The study used the most up to date records available. This allowed us to provide current incidence figures, but meant that we had one year of follow-up on 56% to 66% of the cohorts. The remainder will either have left the practice before the end of the year or have been diagnosed within a year of either the last data collection or the end of the study period. Fewer patients with post-herpetic neuralgia and trigeminal neuralgia were followed to stable regimen than those with phantom limb pain and painful diabetic neuropathy. This difference may be partly the result of our definition rather than an indication that patients with post-herpetic neuralgia and trigeminal neuralgia have more difficulty achieving effective pain relief. Stable therapy was defined as more than two prescriptions for the same treatment. As post-herpetic neuralgia may wane while trigeminal neuralgia can be intermittent these patients may not require a third consecutive prescription.

Results of the January 1992 to April 2002 analysis suggested that, for the most commonly prescribed treatments, changes to a treatment regimen appeared to be less frequent when initial therapy was with frequently used antidepressants or antiepileptics rather than compound analgesics. Our ability to explore this further in more recent cohorts is limited given that conventional analgesics were prescribed less frequently and severity of pain or underlying disease cannot be accounted for in the dataset. However, the mean change in therapy within cohorts was slightly greater in this study (2–3 changes compared to 1–2 changes) despite a larger proportion receiving antiepileptics and antidepressants. Conversely, the mean duration of the initial treatment increased, 50 to 90 days compared to 47 to 76 days previously, as did the number of initial prescriptions with more than one item (28% to 43% compared to 7% to 19% previously) [8].

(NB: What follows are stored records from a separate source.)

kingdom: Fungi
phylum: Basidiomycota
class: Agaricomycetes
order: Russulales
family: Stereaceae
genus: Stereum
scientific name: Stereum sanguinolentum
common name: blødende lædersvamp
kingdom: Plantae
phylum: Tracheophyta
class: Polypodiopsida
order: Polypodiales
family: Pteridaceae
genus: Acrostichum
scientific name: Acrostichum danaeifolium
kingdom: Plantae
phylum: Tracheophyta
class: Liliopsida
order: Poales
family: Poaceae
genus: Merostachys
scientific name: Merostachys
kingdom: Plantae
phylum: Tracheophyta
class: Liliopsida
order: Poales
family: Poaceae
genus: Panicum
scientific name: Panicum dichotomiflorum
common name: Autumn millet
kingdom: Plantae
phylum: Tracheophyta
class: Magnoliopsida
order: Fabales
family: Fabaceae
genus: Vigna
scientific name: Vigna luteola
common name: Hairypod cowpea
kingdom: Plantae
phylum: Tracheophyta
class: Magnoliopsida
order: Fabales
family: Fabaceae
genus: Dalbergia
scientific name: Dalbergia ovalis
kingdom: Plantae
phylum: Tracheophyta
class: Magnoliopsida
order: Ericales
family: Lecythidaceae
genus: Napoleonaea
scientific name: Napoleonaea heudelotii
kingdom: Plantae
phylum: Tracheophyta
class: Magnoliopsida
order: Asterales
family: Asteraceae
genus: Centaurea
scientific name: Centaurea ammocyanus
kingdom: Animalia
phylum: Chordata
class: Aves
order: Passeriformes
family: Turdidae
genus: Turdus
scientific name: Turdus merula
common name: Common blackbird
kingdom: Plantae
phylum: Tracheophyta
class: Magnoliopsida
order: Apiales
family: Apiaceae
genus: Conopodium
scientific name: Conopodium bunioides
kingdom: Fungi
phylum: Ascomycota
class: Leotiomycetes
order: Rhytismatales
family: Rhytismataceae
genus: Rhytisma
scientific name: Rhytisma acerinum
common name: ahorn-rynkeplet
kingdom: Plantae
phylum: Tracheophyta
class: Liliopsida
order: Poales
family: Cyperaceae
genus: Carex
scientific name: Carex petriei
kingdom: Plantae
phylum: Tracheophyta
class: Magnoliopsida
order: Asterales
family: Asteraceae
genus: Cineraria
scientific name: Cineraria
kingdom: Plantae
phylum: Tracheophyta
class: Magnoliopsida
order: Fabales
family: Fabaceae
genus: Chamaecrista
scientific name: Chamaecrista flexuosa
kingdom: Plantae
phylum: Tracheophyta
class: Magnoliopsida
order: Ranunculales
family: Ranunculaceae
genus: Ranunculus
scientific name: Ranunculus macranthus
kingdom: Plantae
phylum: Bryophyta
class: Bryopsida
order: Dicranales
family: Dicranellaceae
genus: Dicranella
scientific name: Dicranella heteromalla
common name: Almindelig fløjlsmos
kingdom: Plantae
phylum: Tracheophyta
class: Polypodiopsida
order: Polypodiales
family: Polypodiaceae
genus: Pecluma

Incidence rates of phantom limb pain and post-herpetic neuralgia as seen in UK general practice continue to change, although the reasons for this are not clear. Treatment patterns at the time of the first diagnosis have also changed as the use of antidepressant and antiepileptics has increased and is common across all conditions studied with most patients prescribed one item. Although this is in line with directives, frequent changes to therapy before a stable regimen is reached suggest that pain relief with tolerability are difficult to achieve.